Antifungal and ultraviolet–visible barrier properties in starch films reinforced with CuO nanoparticles

Abstract

AbstractStarch materials are subject to loss of initial characteristics due to the retrogradation degenerative effect, high hygroscopicity, and favoring the growth of the microorganisms, which reduces the shelf life of packaging. In this sense, the insertion of nanoparticulated CuO was evaluated for the best performance. CuO is a semiconductor that can improve optical, mechanical, and antimicrobial properties, enabling excellent promotion of starch films. The hot injection precipitation method was used to obtain CuO nanoparticles in the nanometric scale rapidly.
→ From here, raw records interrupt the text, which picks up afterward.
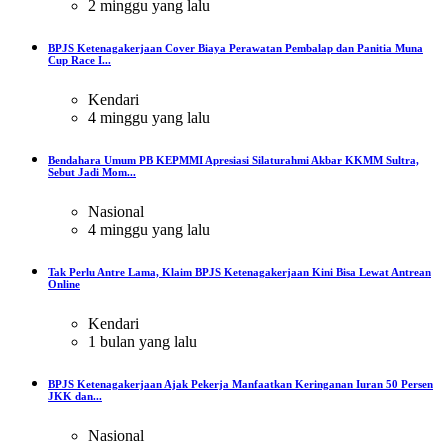
2 minggu yang lalu
BPJS Ketenagakerjaan Cover Biaya Perawatan Pembalap dan Panitia Muna
Cup Race I...
Kendari
4 minggu yang lalu
Bendahara Umum PB KEPMMI Apresiasi Silaturahmi Akbar KKMM Sultra,
Sebut Jadi Mom...
Nasional
4 minggu yang lalu
Tak Perlu Antre Lama, Klaim BPJS Ketenagakerjaan Kini Bisa Lewat Antrean
Online
Kendari
1 bulan yang lalu
BPJS Ketenagakerjaan Ajak Pekerja Manfaatkan Keringanan Iuran 50 Persen
JKK dan...
Nasional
The films were carried out from the starch homogenization in water and urea under temperature, followed by thermopressing at 120°C. As a result, the 1% CuO (w w−1) increased tensile strength from 0.87 ± 0.40 to 1.92 ± 0.09 MPa. Furthermore, the films containing nanoparticles showed a barrier property against radiation in the ultraviolet–visible spectrum, not observed for the micrometric scale. Such results were attributed to the superior opacity of the films generated by nanometric reinforcement. Concerning antimicrobial activity, the films containing CuO showed a fungistatic effect (33%) for the Alternaria alternata fungus, a microorganism very susceptible to carbohydrate‐rich sources. Thus, the CuO‐reinforced starch films improved physicochemical and biological properties, making them promissory candidates for commercial application.